======== Records supplied ========
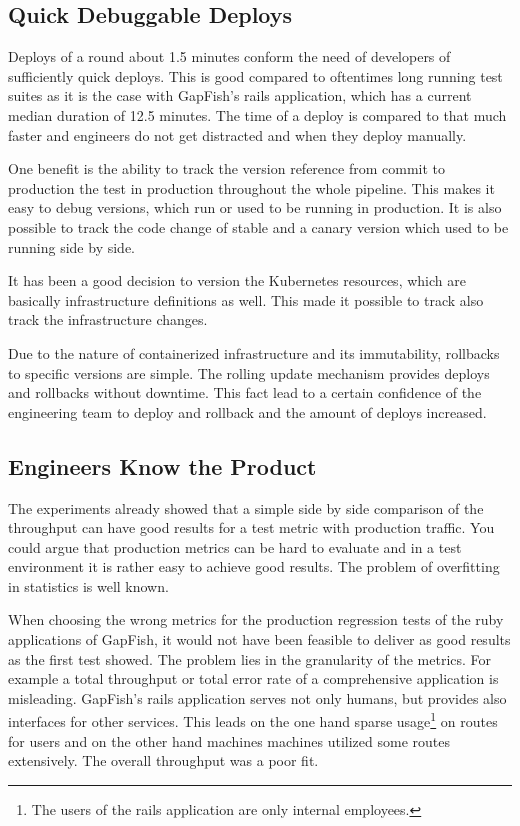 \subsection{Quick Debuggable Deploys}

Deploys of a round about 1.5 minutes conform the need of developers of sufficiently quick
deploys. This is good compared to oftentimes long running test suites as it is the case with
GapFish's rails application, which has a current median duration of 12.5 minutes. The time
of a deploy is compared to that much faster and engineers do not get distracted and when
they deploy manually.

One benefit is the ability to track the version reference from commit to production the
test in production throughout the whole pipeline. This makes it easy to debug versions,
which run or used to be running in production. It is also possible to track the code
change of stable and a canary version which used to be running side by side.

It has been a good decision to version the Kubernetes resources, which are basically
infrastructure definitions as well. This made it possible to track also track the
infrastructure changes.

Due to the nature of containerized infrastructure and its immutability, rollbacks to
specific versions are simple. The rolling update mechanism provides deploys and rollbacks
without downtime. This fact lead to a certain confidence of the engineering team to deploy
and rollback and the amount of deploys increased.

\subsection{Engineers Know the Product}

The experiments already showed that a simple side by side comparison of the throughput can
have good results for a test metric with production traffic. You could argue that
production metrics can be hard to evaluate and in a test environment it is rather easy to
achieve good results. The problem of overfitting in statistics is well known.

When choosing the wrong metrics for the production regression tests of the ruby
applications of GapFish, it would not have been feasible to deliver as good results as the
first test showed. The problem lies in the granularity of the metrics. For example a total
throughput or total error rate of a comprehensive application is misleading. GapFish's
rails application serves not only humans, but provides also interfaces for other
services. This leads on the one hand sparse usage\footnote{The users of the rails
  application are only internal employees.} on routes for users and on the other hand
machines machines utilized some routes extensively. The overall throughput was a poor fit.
========
======== Records supplied ========
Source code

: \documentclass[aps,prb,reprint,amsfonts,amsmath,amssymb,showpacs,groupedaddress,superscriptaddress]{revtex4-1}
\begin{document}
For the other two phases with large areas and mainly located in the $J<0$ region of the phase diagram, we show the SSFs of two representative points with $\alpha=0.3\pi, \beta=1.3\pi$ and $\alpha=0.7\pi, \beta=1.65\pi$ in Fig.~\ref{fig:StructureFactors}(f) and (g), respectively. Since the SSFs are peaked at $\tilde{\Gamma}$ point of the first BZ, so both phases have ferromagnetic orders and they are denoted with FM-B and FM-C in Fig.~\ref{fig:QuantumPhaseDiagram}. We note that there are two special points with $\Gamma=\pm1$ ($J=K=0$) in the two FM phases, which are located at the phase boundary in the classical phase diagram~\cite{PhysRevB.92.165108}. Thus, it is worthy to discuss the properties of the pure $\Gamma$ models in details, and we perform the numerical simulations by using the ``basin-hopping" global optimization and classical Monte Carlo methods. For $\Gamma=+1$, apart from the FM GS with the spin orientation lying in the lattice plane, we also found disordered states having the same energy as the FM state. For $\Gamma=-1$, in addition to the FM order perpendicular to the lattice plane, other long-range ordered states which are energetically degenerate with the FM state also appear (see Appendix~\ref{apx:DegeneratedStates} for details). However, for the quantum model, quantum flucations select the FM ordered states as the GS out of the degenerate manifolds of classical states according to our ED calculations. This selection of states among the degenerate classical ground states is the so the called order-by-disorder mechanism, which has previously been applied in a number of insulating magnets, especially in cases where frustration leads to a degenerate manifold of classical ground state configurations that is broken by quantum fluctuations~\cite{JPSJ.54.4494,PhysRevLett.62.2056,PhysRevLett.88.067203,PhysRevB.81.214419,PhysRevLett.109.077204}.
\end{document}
========
Exercise brief:
All lines in the listing above between the line with "rails application serves" and the line with "machines machines utilized", inclusive, should be set down exactly, and no line outside that range.

Output:
rails application serves not only humans, but provides also interfaces for other
services. This leads on the one hand sparse usage\footnote{The users of the rails
  application are only internal employees.} on routes for users and on the other hand
machines machines utilized some routes extensively. The overall throughput was a poor fit.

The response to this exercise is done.